**What is needed**.
Starting with the line containing "thumb mcp: (785, 1159)" and going on through the line containing "ring tip: (700, 1055)", return the lines of the data below exactly, and only those.

(Excerpts from a dataset)
++++++++++++++++++++

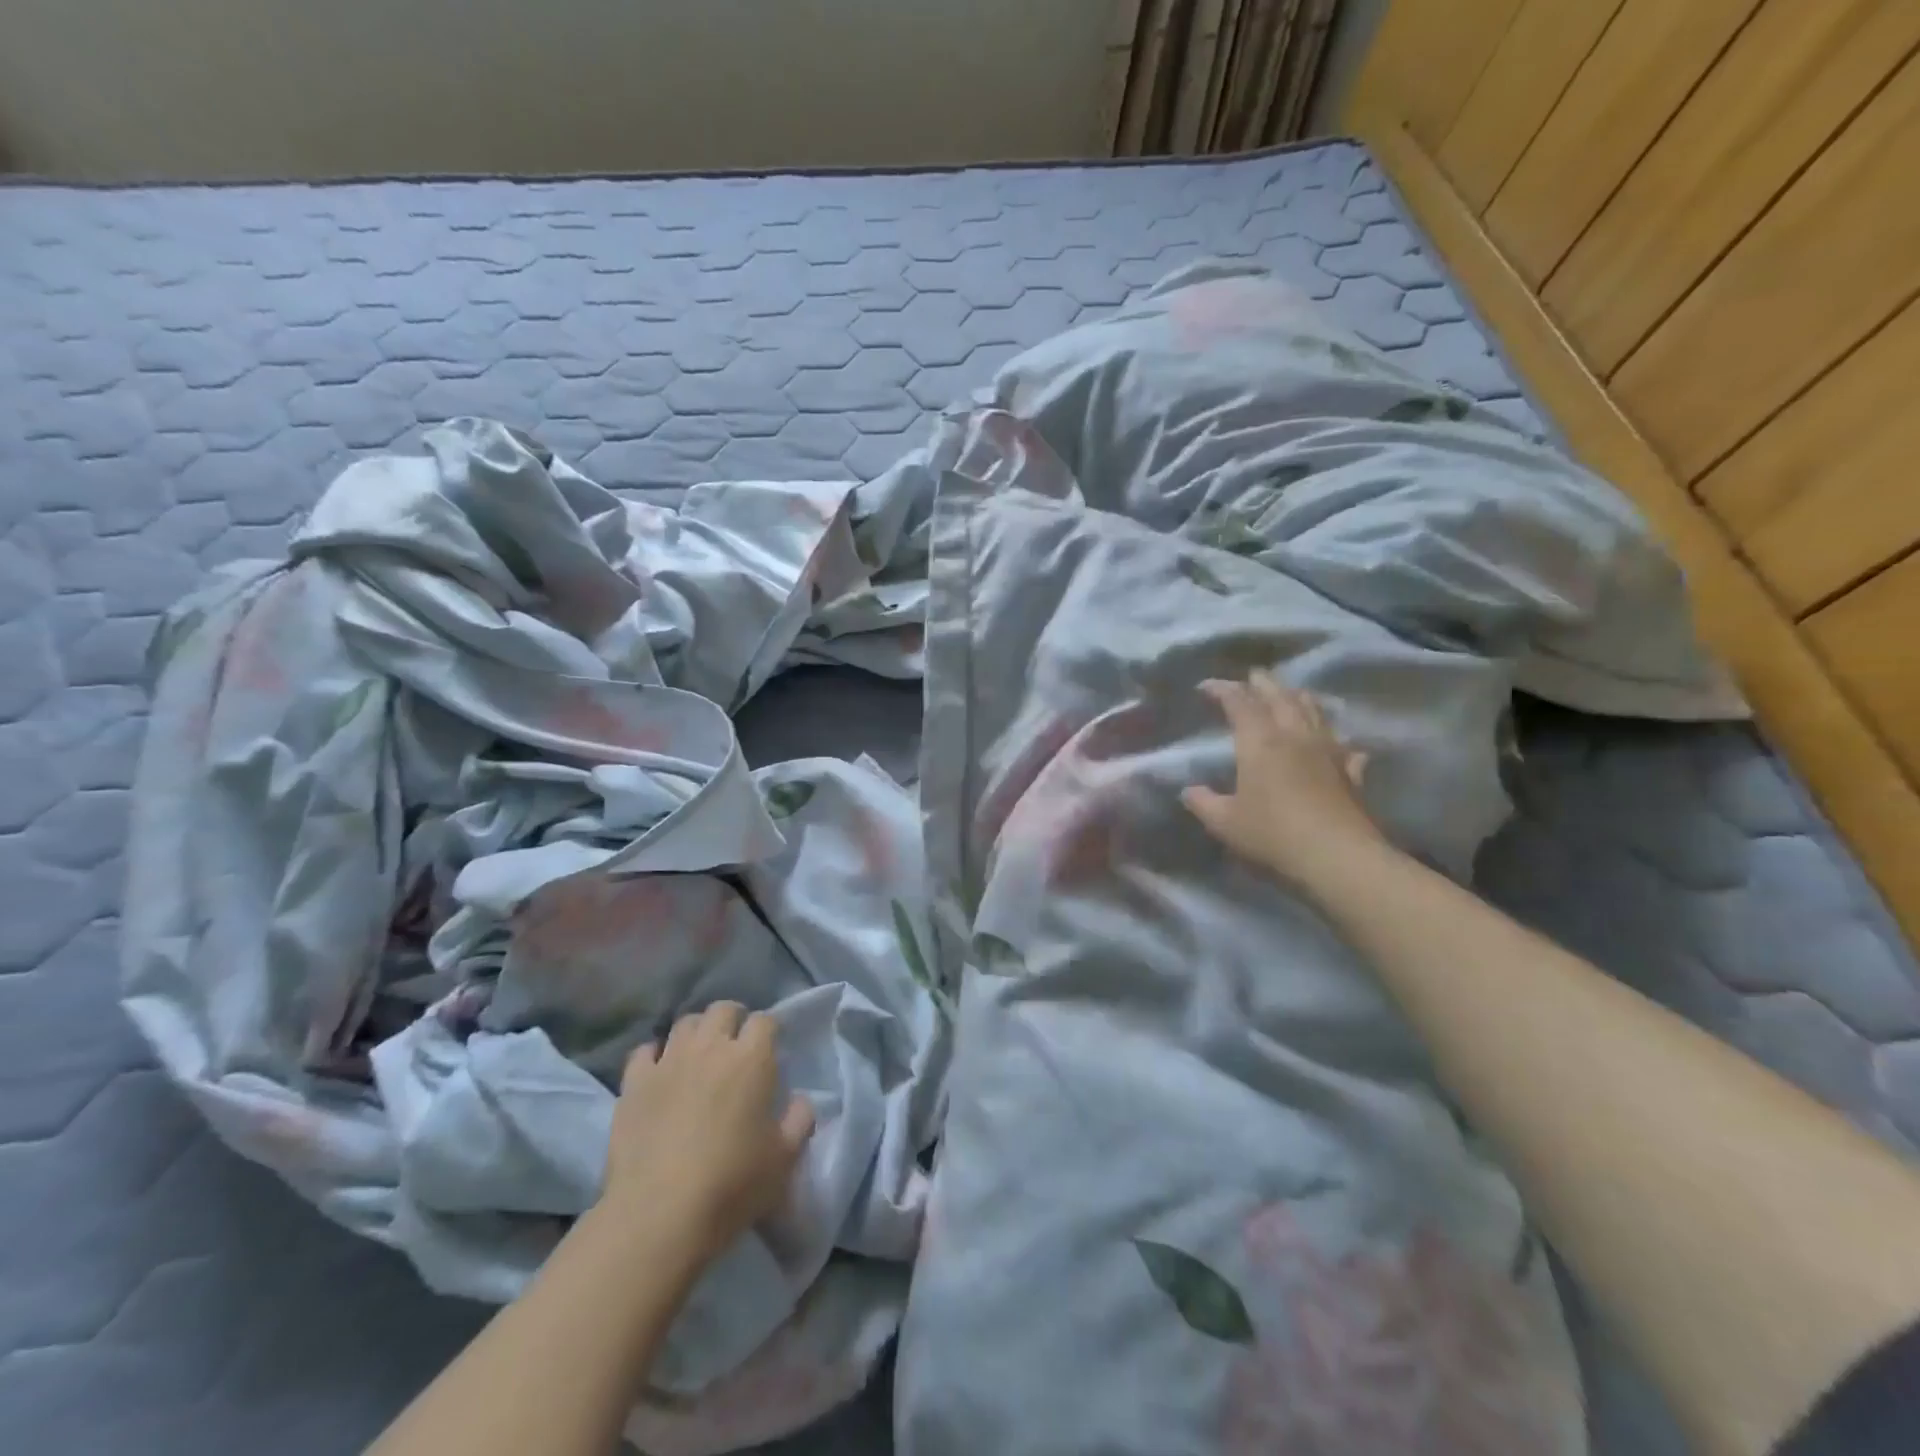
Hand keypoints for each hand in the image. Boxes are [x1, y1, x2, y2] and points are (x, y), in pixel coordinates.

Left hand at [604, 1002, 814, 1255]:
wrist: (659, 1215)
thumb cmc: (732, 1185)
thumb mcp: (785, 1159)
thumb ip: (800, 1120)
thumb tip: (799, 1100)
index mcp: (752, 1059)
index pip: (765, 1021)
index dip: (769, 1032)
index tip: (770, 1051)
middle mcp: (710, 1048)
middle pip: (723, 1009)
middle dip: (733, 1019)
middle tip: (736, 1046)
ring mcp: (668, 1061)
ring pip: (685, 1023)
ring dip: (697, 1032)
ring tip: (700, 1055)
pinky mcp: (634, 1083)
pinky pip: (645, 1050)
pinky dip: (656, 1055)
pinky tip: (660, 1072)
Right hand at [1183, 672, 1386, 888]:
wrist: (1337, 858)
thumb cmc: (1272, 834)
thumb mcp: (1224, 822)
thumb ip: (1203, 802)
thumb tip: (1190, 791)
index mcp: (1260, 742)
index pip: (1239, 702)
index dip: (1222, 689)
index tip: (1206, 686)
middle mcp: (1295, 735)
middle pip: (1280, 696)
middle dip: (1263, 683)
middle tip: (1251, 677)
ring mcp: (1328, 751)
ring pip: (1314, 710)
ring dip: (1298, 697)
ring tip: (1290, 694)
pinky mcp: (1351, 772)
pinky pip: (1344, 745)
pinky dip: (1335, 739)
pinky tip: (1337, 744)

++++++++++++++++++++

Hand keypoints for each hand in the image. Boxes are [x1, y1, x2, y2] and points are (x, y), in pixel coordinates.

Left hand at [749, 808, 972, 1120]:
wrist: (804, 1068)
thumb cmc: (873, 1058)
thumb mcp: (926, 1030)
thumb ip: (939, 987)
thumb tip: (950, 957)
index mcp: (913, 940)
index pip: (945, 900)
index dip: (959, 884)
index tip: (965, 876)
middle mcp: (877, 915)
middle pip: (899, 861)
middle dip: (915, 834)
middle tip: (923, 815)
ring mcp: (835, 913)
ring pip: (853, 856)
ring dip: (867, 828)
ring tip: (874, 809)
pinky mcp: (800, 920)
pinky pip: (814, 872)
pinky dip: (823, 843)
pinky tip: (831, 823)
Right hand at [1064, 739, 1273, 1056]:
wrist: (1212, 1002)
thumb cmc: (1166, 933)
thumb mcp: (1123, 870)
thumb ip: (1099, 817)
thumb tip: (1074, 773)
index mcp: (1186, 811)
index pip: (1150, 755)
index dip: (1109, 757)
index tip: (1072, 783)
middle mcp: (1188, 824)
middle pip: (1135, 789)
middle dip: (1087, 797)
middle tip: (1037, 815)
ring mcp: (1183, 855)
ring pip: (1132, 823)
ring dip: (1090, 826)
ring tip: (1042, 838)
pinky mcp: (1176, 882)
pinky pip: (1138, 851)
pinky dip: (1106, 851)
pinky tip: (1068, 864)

++++++++++++++++++++

**Task result**.
thumb mcp: (785, 1159)
thumb ip: (800, 1120)
thumb tip: (799, 1100)
index mcp: (752, 1059)
index pip: (765, 1021)
index dip: (769, 1032)
index tip: (770, 1051)
middle mcp: (710, 1048)
middle pip: (723, 1009)
middle dip: (733, 1019)
middle tip: (736, 1046)
ring mcp: (668, 1061)
ring pip: (685, 1023)
ring dip: (697, 1032)
ring tip: (700, 1055)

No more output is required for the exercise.